On Thursday, I joined Ellie and Will to head down to Nanjizal valley (near Land’s End) for a morning’s ringing at Kester Wilson’s fantastic site. We set off just after 6am, arriving for the first net round a little after 7am. It was a perfect morning for ringing, with not a breath of wind, some gloomy cloud cover overhead, and a fair passage of migrants underway.

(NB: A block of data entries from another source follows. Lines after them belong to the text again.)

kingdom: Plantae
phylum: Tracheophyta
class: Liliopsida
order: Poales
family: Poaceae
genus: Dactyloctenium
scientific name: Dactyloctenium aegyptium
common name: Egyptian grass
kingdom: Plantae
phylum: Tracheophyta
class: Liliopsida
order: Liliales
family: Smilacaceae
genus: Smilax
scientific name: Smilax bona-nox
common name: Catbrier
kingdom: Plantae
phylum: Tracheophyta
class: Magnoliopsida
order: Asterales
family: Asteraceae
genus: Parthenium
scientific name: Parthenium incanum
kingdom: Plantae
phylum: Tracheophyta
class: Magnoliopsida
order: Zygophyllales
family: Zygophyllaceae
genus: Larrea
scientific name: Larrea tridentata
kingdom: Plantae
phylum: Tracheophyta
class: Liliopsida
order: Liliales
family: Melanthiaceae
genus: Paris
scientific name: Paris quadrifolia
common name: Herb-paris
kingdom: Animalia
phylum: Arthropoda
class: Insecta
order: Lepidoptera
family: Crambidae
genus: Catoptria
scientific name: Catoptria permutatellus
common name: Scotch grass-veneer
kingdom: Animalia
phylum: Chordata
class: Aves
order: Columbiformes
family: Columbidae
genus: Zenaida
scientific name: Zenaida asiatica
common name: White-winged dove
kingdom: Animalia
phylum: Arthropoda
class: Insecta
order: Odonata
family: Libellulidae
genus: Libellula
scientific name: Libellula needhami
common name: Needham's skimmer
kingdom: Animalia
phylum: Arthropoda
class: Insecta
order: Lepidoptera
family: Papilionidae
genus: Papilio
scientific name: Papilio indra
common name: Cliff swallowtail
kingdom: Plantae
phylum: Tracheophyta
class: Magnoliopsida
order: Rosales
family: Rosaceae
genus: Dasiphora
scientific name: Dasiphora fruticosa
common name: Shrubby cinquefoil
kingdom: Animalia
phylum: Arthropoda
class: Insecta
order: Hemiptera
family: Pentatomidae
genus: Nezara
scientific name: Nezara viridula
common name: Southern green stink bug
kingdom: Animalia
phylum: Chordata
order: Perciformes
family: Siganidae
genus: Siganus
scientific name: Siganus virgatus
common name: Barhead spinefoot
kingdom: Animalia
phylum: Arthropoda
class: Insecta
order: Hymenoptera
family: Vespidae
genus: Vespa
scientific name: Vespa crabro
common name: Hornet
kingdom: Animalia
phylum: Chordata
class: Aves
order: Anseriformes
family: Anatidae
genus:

It was a great morning’s ringing at Nanjizal, with a steady stream of birds finding their way into the mist nets between 0700 and 0900, before a much slower pace resumed thereafter. It was great to have flocks of thrushes dropping in and moving west overhead, some of which made their way into the nets. Blackcaps, Chiffchaffs, Goldcrests, Firecrests and the odd Yellow-browed Warbler were present amongst the scattering of willows, bramble scrub and taller conifers, and we ended up catching a good number of the former three species. Aside the birds we did catch, there was a lot more flying overhead in the form of visible migration, the highlights including: 42 Skylarks, 200 Jackdaws, 87 Redwings, a Lesser Redpoll, a Green Sandpiper, 37 Meadow Pipits, a Stock Dove, three Siskins and a Reed Bunting.
In terms of ringing, we managed to do 101 new birds, and processed around 20 retraps. Amongst the most numerous species, namely that of Blackcaps, Chiffchaffs and Chaffinches, were one or two smart birds: five Redwings and two Song Thrushes were great to catch, with one of the latter sporting a very grey rump and upperparts, presumably a continental bird; two re-trap Yellow-browed Warblers were great to see, as were four new Firecrests and a further two re-traps; a new Cetti’s Warbler and a retrap Kingfisher added to the colour and variety of the morning’s session.